Over 2,000 Lebanese casualties, more than a million civilians forced to evacuate. And an ever-deteriorating economic catastrophe along with the ongoing presidential vacuum.

An increasingly ungovernable country coping through battles in 2024 far worse than 2006. A rapidly fading cosmopolitanism that once made us the region’s envy. A once-famed metropole only in name, rejecting its best and forcing hundreds of thousands abroad. Misery and despair, and a society left in disarray.

Displaced people sleeping in downtown Beirut’s Martyrs Square, fleeing the consequences of war, ironically sheltering by the tombs of leaders killed by Hassan Nasrallah.

Most nights now, Israel hits Dahiyeh. Thuds from explosions reverberate to the buzzing of drones occupying our skies, monitoring incessant fear below.

That is when I realized the sky had faded to black, already merging with darker seas below. My phone received notifications of unconfirmed reports of his fate. I thought of the last time I had seen him on television, days earlier, visibly shaken despite the determination of his group’s resistance, long robbed of any meaning and purpose.

He was exhausted at that moment.

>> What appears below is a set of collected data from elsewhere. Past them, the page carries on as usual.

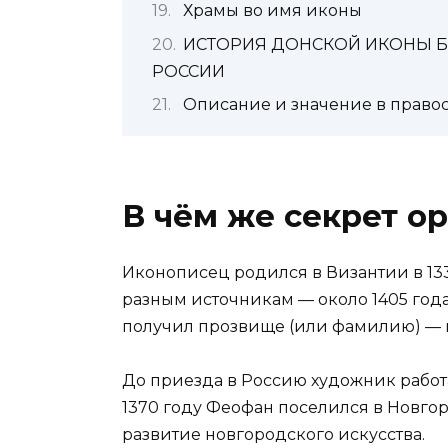
Храмы во имя иконы
ИСТОРИЯ ДОНСКОЙ ИКОНЫ Б
РОССИИ
Описание и значение в право
В чём же секрет о
Иконописец родился в Византии в 1337
разным источникам — около 1405 год
получил прозвище (или фамилию) — 
До приезда в Россию художник работа
1370 году Феофан поселился в Новгор
развитие новгородского искусства.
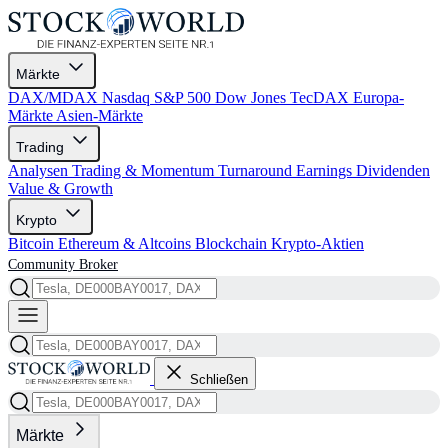
Märkte
DAX/MDAX
Nasdaq
S&P 500
Dow Jones
TecDAX
Europa-
Märkte
Asien-Märkte
Trading
Analysen
Trading & Momentum
Turnaround
Earnings
Dividenden
Value & Growth
Krypto
Bitcoin
Ethereum & Altcoins
Blockchain
Krypto-Aktien
Community
Broker
Schließen
Märkte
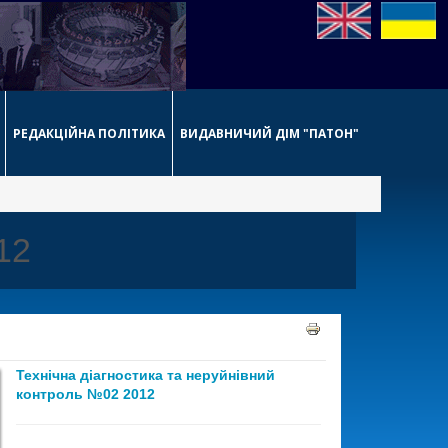
РЕДАКЦІЙНА ПОЛІТИКА
ВИДАВНИЧИЙ ДІМ "ПАТОН"
12
Технічна діагностика та неруйнівний
контроль №02 2012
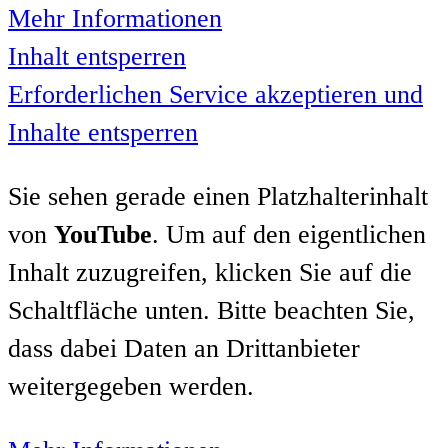
Mehr Informationen
Inhalt entsperren
Erforderlichen Service akzeptieren und
Inhalte entsperren
Sie sehen gerade einen Platzhalterinhalt
von
YouTube
. Um auf den eigentlichen
Inhalt zuzugreifen, klicken Sie auf die
Schaltfläche unten. Bitte beachten Sie,
dass dabei Daten an Drittanbieter
weitergegeben werden.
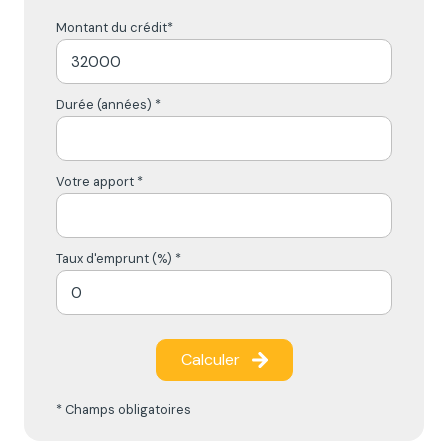
Montant du crédit*
Durée (années) *
Votre apport *
Taux d'emprunt (%) *
Calculer
* Champs obligatoires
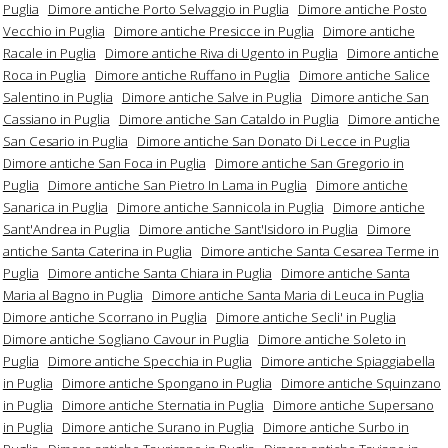
Puglia
Dimore antiche Porto Selvaggio in Puglia
Dimore antiche Posto
Vecchio in Puglia
Dimore antiche Presicce in Puglia
Dimore antiche
Racale in Puglia
Dimore antiche Riva di Ugento in Puglia
Dimore antiche
Roca in Puglia
Dimore antiche Ruffano in Puglia
Dimore antiche Salice
Salentino in Puglia
Dimore antiche Salve in Puglia
Dimore antiche San
Cassiano in Puglia
Dimore antiche San Cataldo in Puglia
Dimore antiche
San Cesario in Puglia
Dimore antiche San Donato Di Lecce in Puglia
Dimore antiche San Foca in Puglia
Dimore antiche San Gregorio in
Puglia
Dimore antiche San Pietro In Lama in Puglia
Dimore antiche
Sanarica in Puglia
Dimore antiche Sannicola in Puglia
Dimore antiche
Sant'Andrea in Puglia
Dimore antiche Sant'Isidoro in Puglia
Dimore
antiche Santa Caterina in Puglia
Dimore antiche Santa Cesarea Terme in
Puglia
Dimore antiche Santa Chiara in Puglia
Dimore antiche Santa
Maria al Bagno in Puglia
Dimore antiche Santa Maria di Leuca in Puglia
Dimore antiche Scorrano in Puglia
Dimore antiche Secli' in Puglia
Dimore antiche Sogliano Cavour in Puglia
Dimore antiche Soleto in
Puglia
Dimore antiche Specchia in Puglia
Dimore antiche Spiaggiabella
in Puglia
Dimore antiche Spongano in Puglia
Dimore antiche Squinzano
in Puglia
Dimore antiche Sternatia in Puglia
Dimore antiche Supersano
in Puglia
Dimore antiche Surano in Puglia
Dimore antiche Surbo in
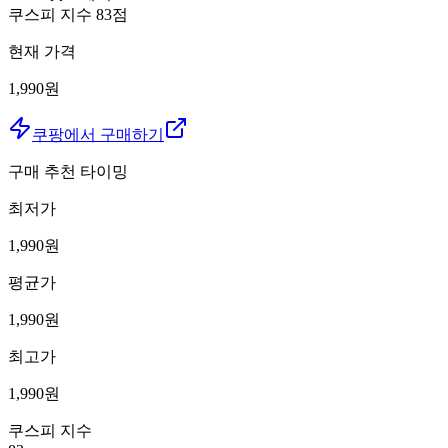
쿠스피 지수
83
점
현재 가격
1,990원
쿠팡에서 구매하기
구매 추천 타이밍
최저가
1,990
원
평균가
1,990
원
최고가
1,990
원
쿠스피 지수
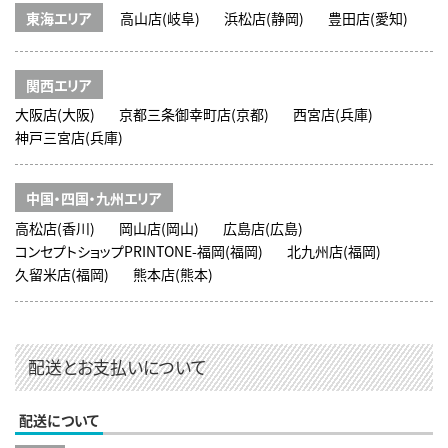
東海エリア
高山店(岐阜)
浜松店(静岡)
豊田店(愛知)
関西エリア
大阪店(大阪)
京都三条御幸町店(京都)
西宮店(兵庫)
神戸三宮店(兵庫)
中国・四国・九州エリア
高松店(香川)
岡山店(岡山)
広島店(広島)
コンセプトショップPRINTONE-福岡(福岡)
北九州店(福岡)
久留米店(福岡)
熊本店(熊本)
配送とお支払いについて
配送について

It showed. Not reassuring.

Two men who have shaped my life share no qualities other than an expression: looking up in false comfort with deep bags beneath their eyes, despite certainty of what is to come.

One of the last times I saw my father was weeks before he was assassinated. My apartment trembled and windows reverberated to a sound I knew firsthand. All of us living here know the sound. Beirut lends itself to such familiarity.

Another car bombing. This one in Dahiyeh, near the Iranian embassy. Blaring news was interrupted by knocking at my door. I opened it to find my father on his phone in an unusually tense conversation. We went to my balcony to see a vibrant red winter horizon punctured by black fumes rising from the city’s south. He cut his call abruptly, and I noticed a despair in his eyes that I had never seen before.

He encouraged me to leave the country. Eleven years later, against his wishes, I am certain of my decision. I needed to be here and witness what unfolded. To see that his killer, 14 stories beneath the city my father is buried in, would soon stop breathing.

With a country’s heart no longer beating, there is no closure, nor will there be. There are wounds that cannot heal. Respite and justice are forgotten, replaced with further violence and more war to come.

Hassan Nasrallah’s death was confirmed the following day. Screams of grief have only begun. The dust over Dahiyeh has not settled. Neither will sacrifice, paid in blood.